True Story: I Worked at Walmart

Walmartnomics bubbled up in the blogosphere again last week, with Bloomberg’s Megan McArdle leading the conversation on why Wal-Mart pays its employees less than stores like Costco (more from McArdle here and here). I’ve written about Wal-Mart and the minimum wage before, but what I didn’t mention is this: many years ago, I wore a blue vest emblazoned with “How May I Help You?”

Back around the turn of the millennium, I was a teenager who was desperate for gas money. I’d gotten a tip from a friend who worked at Wal-Mart that it “totally wasn’t as bad as you think,” so I put on the Standard Late-90s Midwestern Business Casual Outfit (button down, khakis that may have had cargo pockets, and Doc Martens. Always Doc Martens), walked up to the customer service desk, and asked for an application. A week later, I was wearing the iconic blue smock.

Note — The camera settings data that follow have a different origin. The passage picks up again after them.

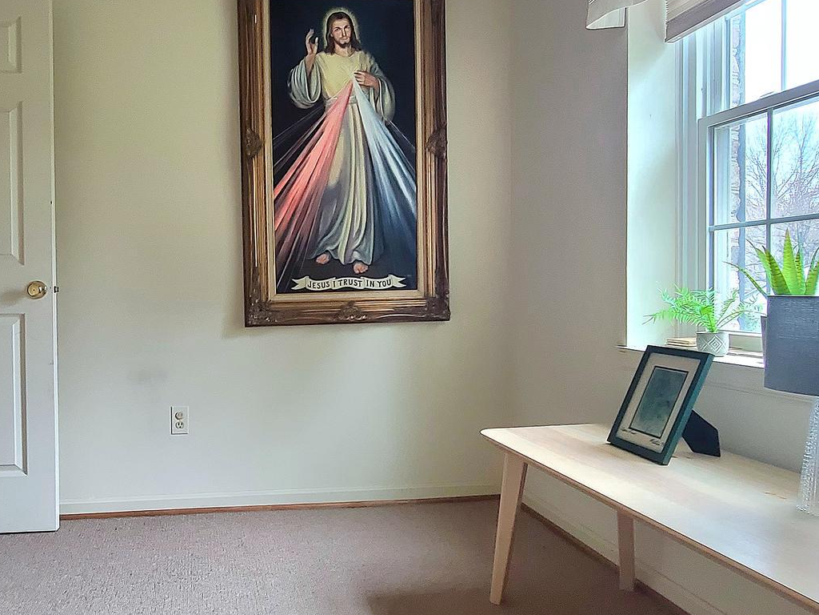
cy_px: 300
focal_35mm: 26
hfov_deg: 66.1
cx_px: 298
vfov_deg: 53.1
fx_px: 615
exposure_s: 1/60.2
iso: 400
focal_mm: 2.2
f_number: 2.2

Working at Wal-Mart for a year taught me a few things that are missing from the stories about minimum wage or Wal-Mart vs. Local Government. The wages were actually better than many people assume. Child labor rules offered a mixed bag of results, depending on the employee’s situation. And the notion that the company makes its billions on the backs of poor workers strikes me even today as terribly uninformed.

Let’s talk about Wal-Mart wages. Yes, I started at a crap wage of $6.25/hour (about $8.50 in today’s dollars), which was a considerable boost from the $5.15 minimum wage I had been making in the fast food industry before that (there aren’t many well-remunerated opportunities for teenagers, a fact that “living-wage” advocates ought to keep in mind). There’s a reason starting wages are called “starting wages.” During twelve months of incredibly half-assed effort, I received three separate raises for achievements like:

  • Showing up and not quitting (i.e. the standard 90-day review)
  • Participating in new employee training
  • A little award called STAR CASHIER OF THE MONTH. NBD, yo, though they gave me a maroon vest like this.

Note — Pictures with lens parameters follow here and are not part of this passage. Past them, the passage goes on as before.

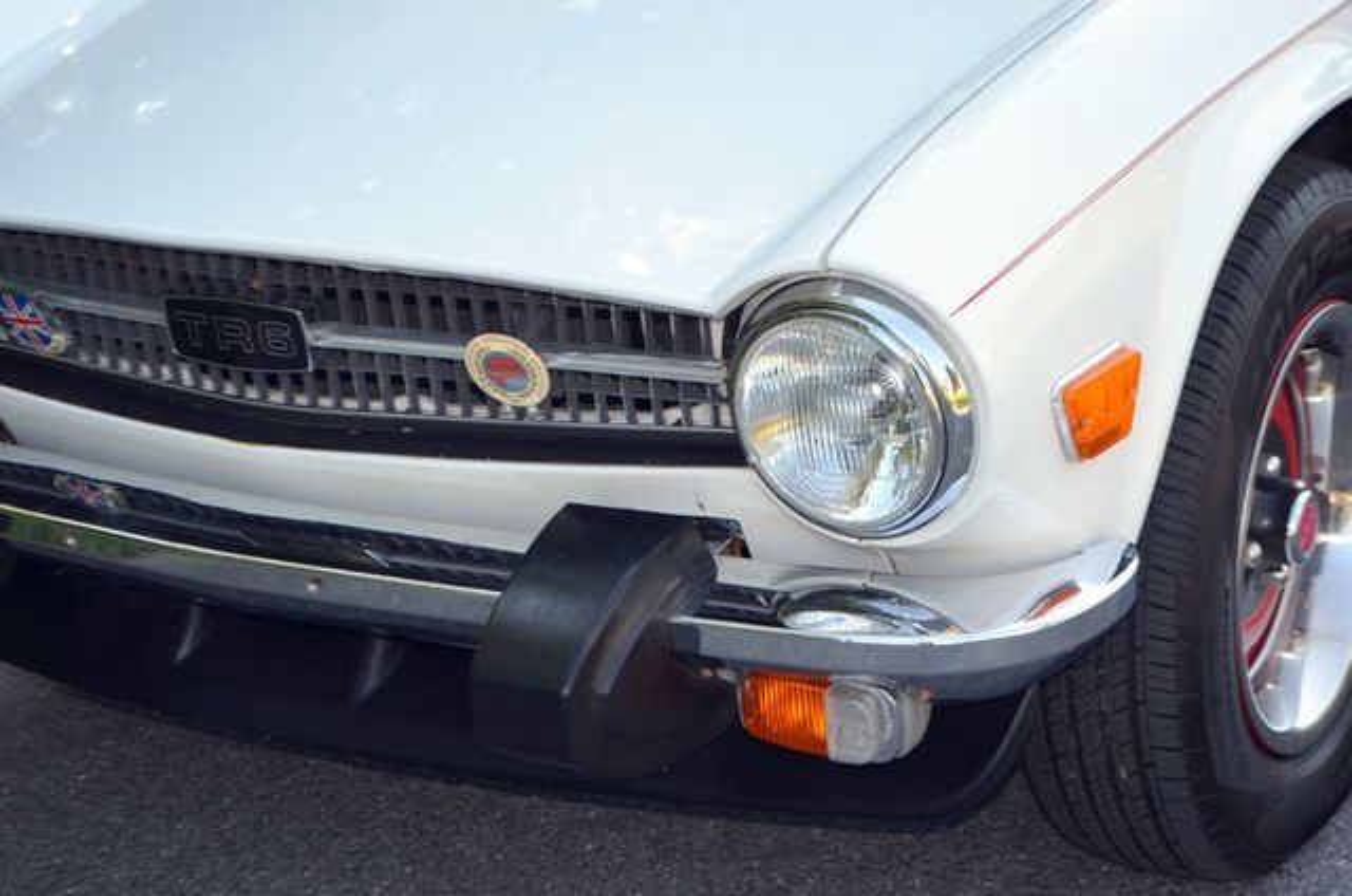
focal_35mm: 82
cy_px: 448
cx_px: 676
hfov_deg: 24.7
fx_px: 3092
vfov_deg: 16.5
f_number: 5.6
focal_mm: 55
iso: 200
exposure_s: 1/160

By the time I left, I was making close to $8.50 an hour ($11.22 in 2013 dollars). If that doesn’t sound like much to you, consider that the average rent in that town today is about $650, with plenty of apartments in the $400-500 range. People who earn a living writing opinion pieces on the Internet often forget that there’s a huge middle section of the country where living is cheap.

Wal-Mart’s working conditions were a mixed bag. My manager tried to schedule me, a high school sophomore, for 35 hours my first week, extracurricular activities and, you know, being sixteen be damned. (Mama Merryweather, in a rare moment of awesomeness, called to politely explain to him that once I hit 20 hours, I’d be “taking the rest of the week off”). Otherwise, management was downright anal about making sure everybody under 18 was clocked out by 10:30 PM, was taking breaks, and wasn’t doing overtime. In fact, shortly before I left, the store implemented a new policy of not hiring anyone under 18. While I liked having time after work for a few high school shenanigans before curfew, a few of my underage co-workers weren’t in any position to have their hours reduced. Rules like this are intended to protect students and their grades, but sadly, some kids are more worried about helping their alcoholic parents pay bills than getting into college.

The most eye-opening part of my year at Wally World was being exposed to adults who were very different from any that I’d known in my life. Like, I’m-50-and-I-harass-teenage-girls-, I’ve-been-in-prison-, or I-have-a-meth-problem-different. To put it in perspective, when I was sixteen, most of the people over 30 I’d ever had a conversation with were either teachers, family members, or my parents’ friends. For every high school kid working at Wal-Mart, there were several workers in their 30s and 40s on the floor or the stockroom. Some were longtime “lifers,” and they got perks – better schedules, higher pay, the ability to move into different departments or roles. But most of the non-student adults I worked with seemed to leave as quickly as they arrived, presumably in pursuit of better opportunities (and at least once for a jail sentence). My point is that for most employees, not just the teenagers and college students, Wal-Mart was not a long-term job.

The company’s turnover rate is around 70%. You could argue that low wages cause high turnover, but it’s not clear to me why anybody should spend a decade or longer cashiering at Wal-Mart (or McDonalds, or anywhere else) instead of taking incrementally better jobs and expanding their skill sets. People take jobs with Wal-Mart for hundreds of different, personal reasons, such as:

  • your student aid doesn’t cover living expenses over the summer
  • your seasonal job (construction, landscaping, teaching) is over for a few months
  • you’re changing careers and don’t want a big gap in your work history
  • your eBay business selling pop culture collectibles is going to take off any day now
  • your spouse is on temporary disability
  • your kids have started school and you want to go back to work part-time

The key thing for Wal-Mart critics to remember is that for most people, Wal-Mart is a starting point in the labor force, not an end point.